A ideia, lançada ontem por José António Castro, após reunião da direcção da ACIPS com a mesa da hotelaria – ver edição do DIÁRIO de 05/08/2009 – veio na sequência da hipótese de alguns hotéis estarem a pensar encerrar portas no Inverno, tendo em conta os enormes custos que estão a ter com o pessoal, sem o devido retorno em termos de ocupação. Devido ao momento de crise, nem o mês mais forte promete boas taxas de ocupação, o que tem gerado muita preocupação dos hoteleiros.
Segundo o dirigente, a ocupação ronda os 40% a 50% nesta altura. E sem “nenhum operador turístico para garantir voos directos no Inverno”, a solução é “repensar o turismo”. Castro acrescentou: “Vivemos de micro-empresas, essencialmente nos serviço virados para o turismo. Um regime ‘layoff’, tendo em conta a especificidade do Porto Santo e que permanecesse enquanto tivermos esta situação precária, em termos financeiros, era ideal. Seria uma ajuda aos hotéis, restaurantes e outras deste mercado, para que quando os trabalhadores chegassem ao término dos contratos, fosse suportado parte do valor do desemprego, mas que os mantivessem nos seus postos de trabalho a obter formação contínua”, sugeriu.
Para o Sindicato de Hotelaria e Similares da Região Autónoma da Madeira esta ideia não se revela como a melhor forma de solucionar o problema.
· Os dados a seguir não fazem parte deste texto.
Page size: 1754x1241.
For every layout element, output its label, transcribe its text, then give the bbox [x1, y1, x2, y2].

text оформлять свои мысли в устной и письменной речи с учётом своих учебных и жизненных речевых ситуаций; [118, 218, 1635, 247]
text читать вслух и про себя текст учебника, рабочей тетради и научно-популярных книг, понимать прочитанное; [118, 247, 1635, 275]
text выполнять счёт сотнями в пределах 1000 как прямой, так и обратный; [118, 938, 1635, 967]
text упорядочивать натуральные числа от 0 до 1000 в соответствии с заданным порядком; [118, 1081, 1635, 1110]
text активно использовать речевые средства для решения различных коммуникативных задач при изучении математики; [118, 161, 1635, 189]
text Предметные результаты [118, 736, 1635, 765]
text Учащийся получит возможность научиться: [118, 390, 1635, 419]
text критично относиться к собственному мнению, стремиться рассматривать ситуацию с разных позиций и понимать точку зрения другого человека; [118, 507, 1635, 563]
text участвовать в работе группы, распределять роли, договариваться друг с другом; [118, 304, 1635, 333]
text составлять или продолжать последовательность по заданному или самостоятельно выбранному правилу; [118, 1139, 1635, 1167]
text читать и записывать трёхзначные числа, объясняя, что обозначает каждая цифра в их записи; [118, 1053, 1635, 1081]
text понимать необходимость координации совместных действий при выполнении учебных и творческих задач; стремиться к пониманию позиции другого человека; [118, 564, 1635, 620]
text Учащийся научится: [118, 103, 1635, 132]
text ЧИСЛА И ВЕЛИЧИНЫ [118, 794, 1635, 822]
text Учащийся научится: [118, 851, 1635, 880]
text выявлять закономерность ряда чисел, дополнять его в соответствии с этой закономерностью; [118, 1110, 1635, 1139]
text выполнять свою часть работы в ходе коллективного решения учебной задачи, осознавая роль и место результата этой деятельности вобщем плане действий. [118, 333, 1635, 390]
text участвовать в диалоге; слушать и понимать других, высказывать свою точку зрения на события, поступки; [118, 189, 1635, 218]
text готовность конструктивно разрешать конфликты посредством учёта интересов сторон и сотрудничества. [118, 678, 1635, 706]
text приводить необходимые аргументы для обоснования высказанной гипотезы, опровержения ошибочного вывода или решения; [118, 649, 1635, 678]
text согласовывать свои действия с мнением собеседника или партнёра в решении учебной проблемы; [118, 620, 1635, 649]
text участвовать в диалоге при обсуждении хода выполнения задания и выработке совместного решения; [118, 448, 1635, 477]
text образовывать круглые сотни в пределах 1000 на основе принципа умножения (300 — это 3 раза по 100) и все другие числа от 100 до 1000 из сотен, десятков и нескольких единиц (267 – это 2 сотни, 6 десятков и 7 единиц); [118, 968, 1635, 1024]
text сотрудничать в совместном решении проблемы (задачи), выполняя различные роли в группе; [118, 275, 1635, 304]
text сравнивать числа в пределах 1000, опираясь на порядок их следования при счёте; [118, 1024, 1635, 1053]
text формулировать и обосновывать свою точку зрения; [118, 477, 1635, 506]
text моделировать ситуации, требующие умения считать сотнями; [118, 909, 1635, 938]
Os trabalhadores, que reagiam à notícia, desconfiam que poderá ser uma oportunidade de muitos patrões mandarem os trabalhadores definitivamente para o desemprego, preocupados também com a quebra no salário e consequentes dificuldades em sustentar as famílias. A representante do sindicato na ilha desconfia da ideia, apesar de preferir não acrescentar muito por desconhecer o teor da ideia da ACIPS.
Noélia Câmara afirmou, no entanto, que esta situação já acontece, quando em Setembro, os patrões dispensam trabalhadores. “A situação na hotelaria tende a piorar no futuro”, analisa. “Nesta época alta, as empesas fazem os contratos com as pessoas, mas depois chegamos a Setembro e mandam-mos para casa”.
Mesmo reconhecendo haver nos hotéis pessoas com contrato efectivo, lembra que o trabalho tem sido baseado em estagiários e contratos eventuais. “Não acredito que os hoteleiros queiram dispensar trabalhadores para encerrar no Inverno. Para o sindicato, esta opção está fora de hipótese, nem concordaremos”, garante. Haverá cerca de 400 trabalhadores sindicalizados, poucos tendo em conta a dimensão do sector. Até podiam ser mais, “não houvesse medo de represálias”, conclui.
O DIÁRIO tentou ouvir ainda a direcção deste sindicato, mais avalisado para dar uma resposta em concreto, mas até ao fecho de edição tal foi possível.